Task goal:
Could you reproduce everything in the videogame reviews from "We’re used to" down to "over the summer.", word for word?

Text segment:
We’re used to pretty graphics by now, but Grid did open my eyes. Gran Turismo’s or even Gotham’s slick cities have nothing on this beast. There’s grit and life here, all galloping along in a very smooth manner, with lots of cars and a good sense of speed. You can smell the burning rubber. They’ve gone overboard with post-processing, resulting in a sort of supra-realistic, better-than-life image. It’s very pleasing to watch.
The game is out tomorrow in Europe, I think, and I reckon I’ll be playing quite a bit of it over the summer.
The Penny Arcade game (Xbox Live Arcade)
May 28, 2008 by Joonas Laakso in videogames
Mike “Gabe” Krahulik and Jerry “Tycho” Holkins, the creators of the Penny Arcade comic, have worked on their own videogame for some time now. It is an odd proposition: a comic commenting/venting on videogames releases a videogame, based on itself. If you’re a PA fan, this may seem slightly less unfathomable, but even still, one wonders if they know what they’re getting into. They’ve been very vocal about their misgivings of the game industry, the media, the fans and all that is associated with the medium, and surely this is a great time to tear them a new one.
I was very interested in the game from the get-go. The guys’ taste in games is pretty close to mine and they are champions of things very dear to me, such as red d20s and the Cthulhu Mythos. They’ve explained that once they realized they could make a game (because of their considerable fanbase, almost guaranteed to buy it), they had to do it. What videogame fan wouldn’t jump on the chance? Thus I wasn’t looking forward to a Penny Arcade -themed game per se, but rather to Mike’s and Jerry’s attempt at creating a videogame.
It is a strange beast, this On the Rain-Slick Precipice of Darkness (episode one). You move around a sort of steampunkish, noir New York of 1920s, solve simple puzzles, fight Fruit Fuckers, hobos and mimes, and read lots of text. The PA element comes from the distinctive art and the style of the writing. Design-wise, it’s a kind of old-school point and click (advised by the mighty Ron Gilbert) meets Final Fantasy, albeit with more interesting combat. There’s a demo available for PC, Mac, Linux and the Xbox 360, go check it out.
The art is gorgeous and the limited in scope character generator works very well. Your character looks exactly like a Penny Arcade cartoon and he’s both 2D and 3D, as is all of the game world. The cut scenes are static comic panels, whereas the main game works in 3D. My brain doesn’t quite get around how it works, but it does look wonderful.
The combat is the main ingredient here and it takes a novel approach, stealing from all over the place, but bringing it all together in a new way. It’s basically classic Final Fantasy fare, with rows of combatants taking turns to hit each other. Except it never pauses. You’re waiting for your guys’ action gauges to fill to be able to use items, attack, or use special attacks, all the while watching the enemies closely, because you need to time a block attempt every time an enemy attacks. Initially it’s bewildering, but you soon get the hang of it. I quite like the system.
I’m not done with the game yet, but I’m happy with what I’ve had thus far. Good stuff, but probably only for fans of the comic. There isn’t so many in-jokes, but you either like their style or not. There’s a lot of swearing, animated gore and offensive themes, granting this a PEGI rating of 18+, effectively off-limits to minors.

Data extract:
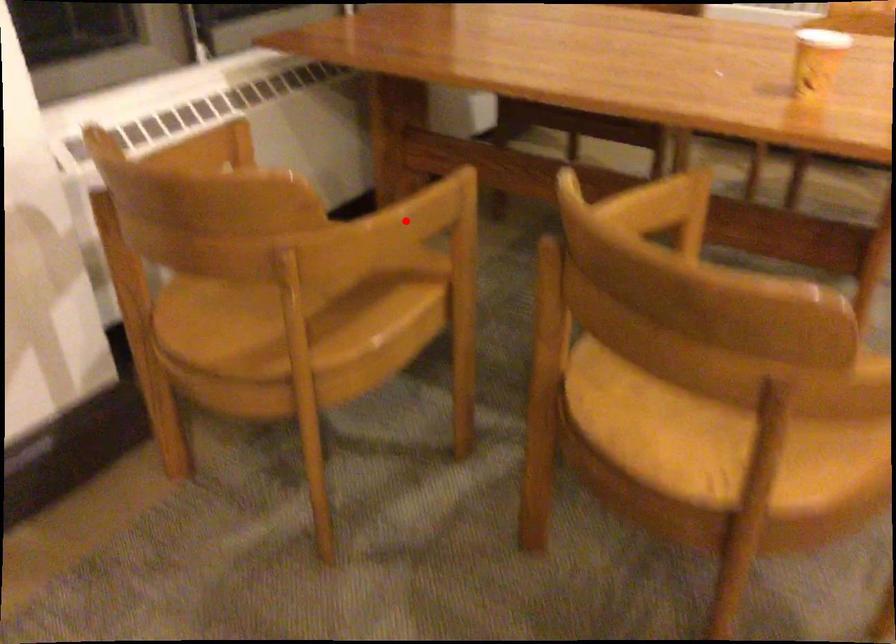
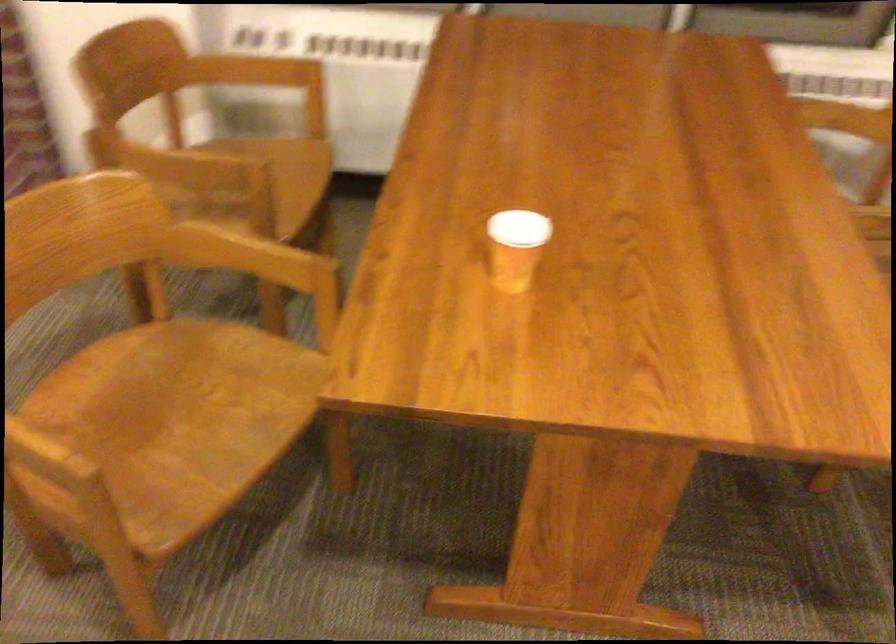
Question: A red point is marked in image1. In image2, is the corresponding 3D point closer to the camera or farther? Reply with the corresponding letter.

Choices:
 (A) The corresponding 3D point is closer.
 (B) The corresponding 3D point is farther.

Answer: (B)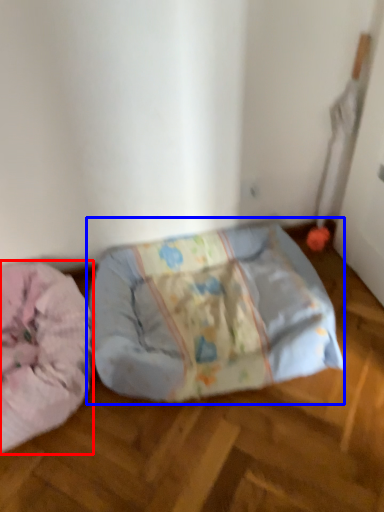
Question: Which object is closer to the camera taking this photo, dog bed (highlighted by a red box) or furniture (highlighted by a blue box)?

Choices:
 (A) dog bed
 (B) furniture

Answer: (A)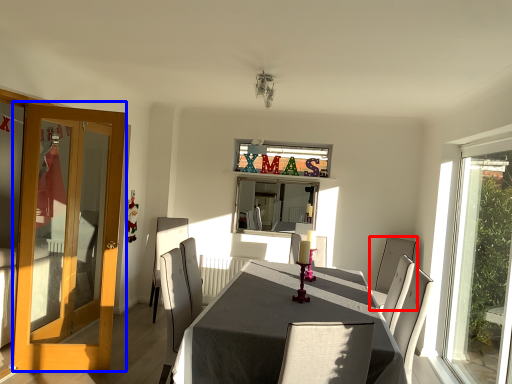
Question: Among these objects, which one is nearest to the camera, chair (highlighted by a red box) or door (highlighted by a blue box)?

Choices:
 (A) chair
 (B) door

Answer: (B)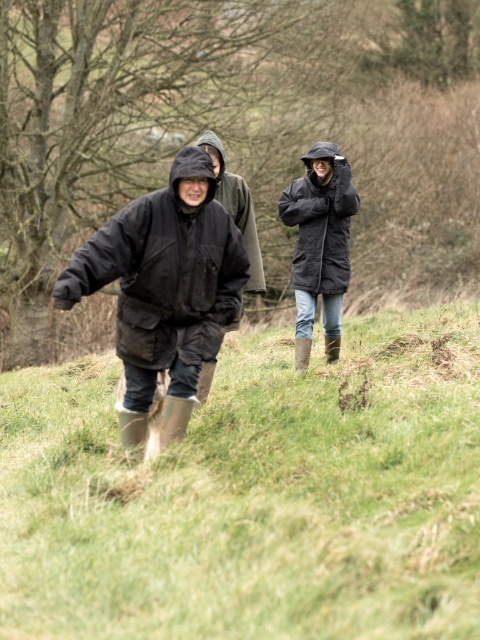
Question: Which point is closer to the camera taking this photo?

Choices:
 (A) [x=76, y=260]
 (B) [x=34, y=604]
 (C) [x=308, y=252]

Answer: (B)

Question: Estimate the real-world distances between objects in this image. Which object is farther from the black matte jacket at upper center?

Choices:
 (A) black matte jacket at center
 (B) green grassy at lower left

Answer: (B)

Question: Which of the following is the closest to the observer?

Choices:
 (A) green grassy at lower left
 (B) black matte jacket at center

Answer: (A)

Question: Does green grassy at lower left appear under black matte jacket at upper center?

Choices:
 (A) no
 (B) yes

Answer: (B)

Question: Can you confirm if green grassy at lower left is thinner than black matte jacket at upper center?

Choices:
 (A) no
 (B) yes

Answer: (B)

Question: Is black matte jacket at center positioned at the back of black matte jacket at upper center?

Choices:
 (A) yes
 (B) no

Answer: (B)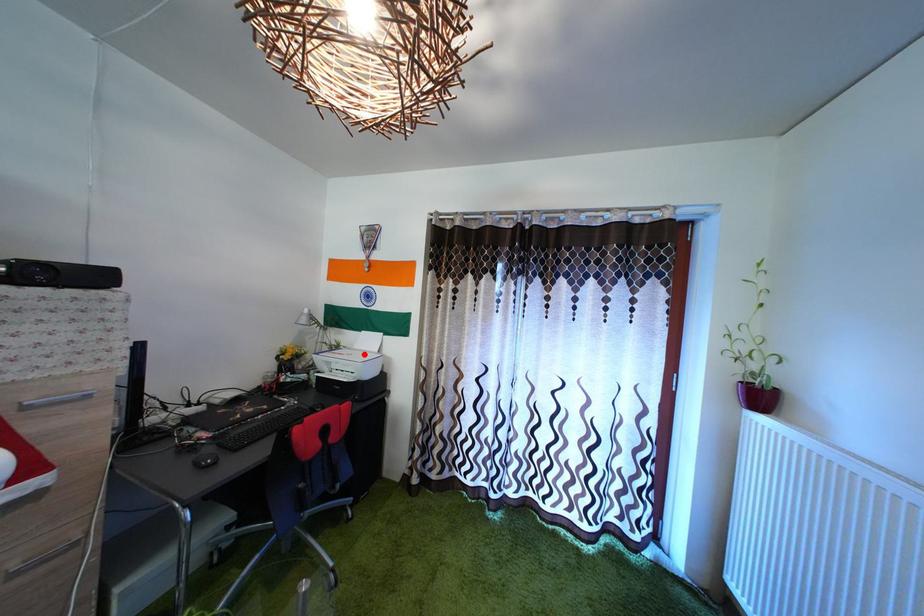
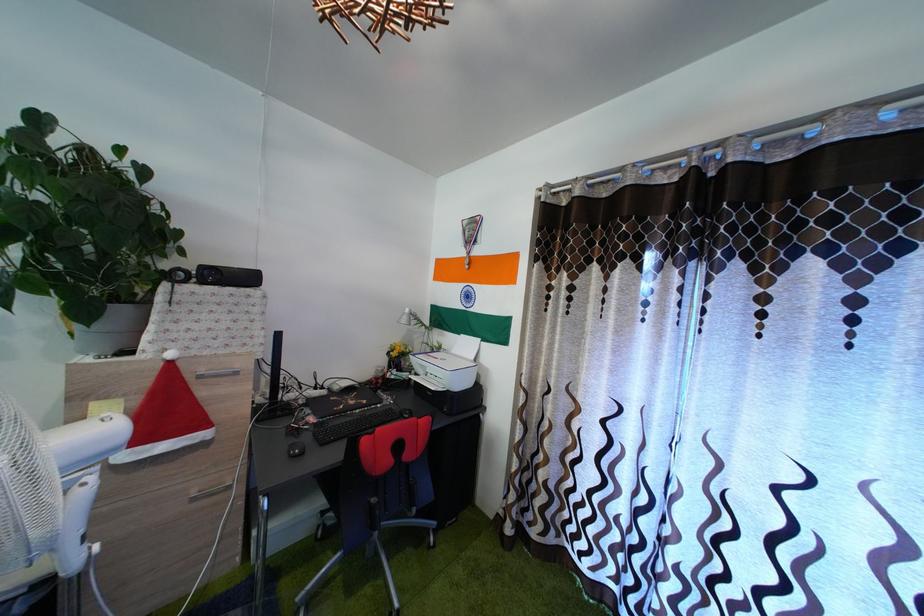
Find the pixel in the second image that matches the highlighted location in the first image.

(462, 359)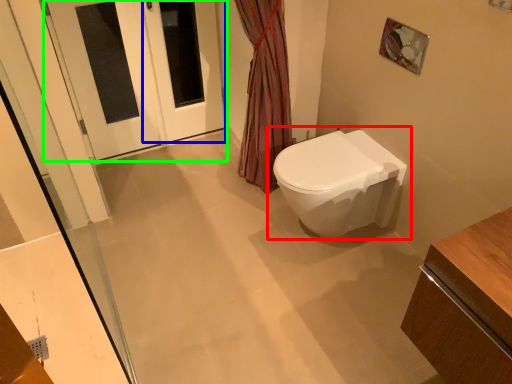
Question: Based on their relative distances, which object is nearer to toilet (highlighted by a red box)? Choose from screen door (highlighted by a blue box) and door (highlighted by a green box).

Choices:
 (A) screen door
 (B) door

Answer: (A)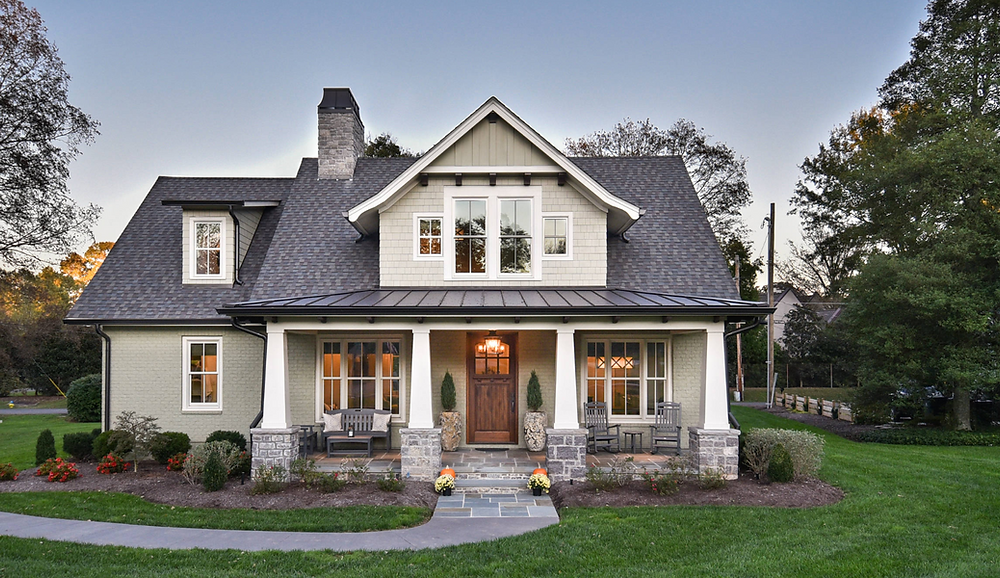
Find the location of a particular element. Image resolution: width=1000 pixels, height=578 pixels. column base is located at coordinates (270, 450), (423, 453), (567, 453), (725, 446).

Your solution:
We’re used to pretty graphics by now, but Grid did open my eyes. Gran Turismo’s or even Gotham’s slick cities have nothing on this beast. There’s grit and life here, all galloping along in a very smooth manner, with lots of cars and a good sense of speed. You can smell the burning rubber. They’ve gone overboard with post-processing, resulting in a sort of supra-realistic, better-than-life image. It’s very pleasing to watch.
The game is out tomorrow in Europe, I think, and I reckon I’ll be playing quite a bit of it over the summer.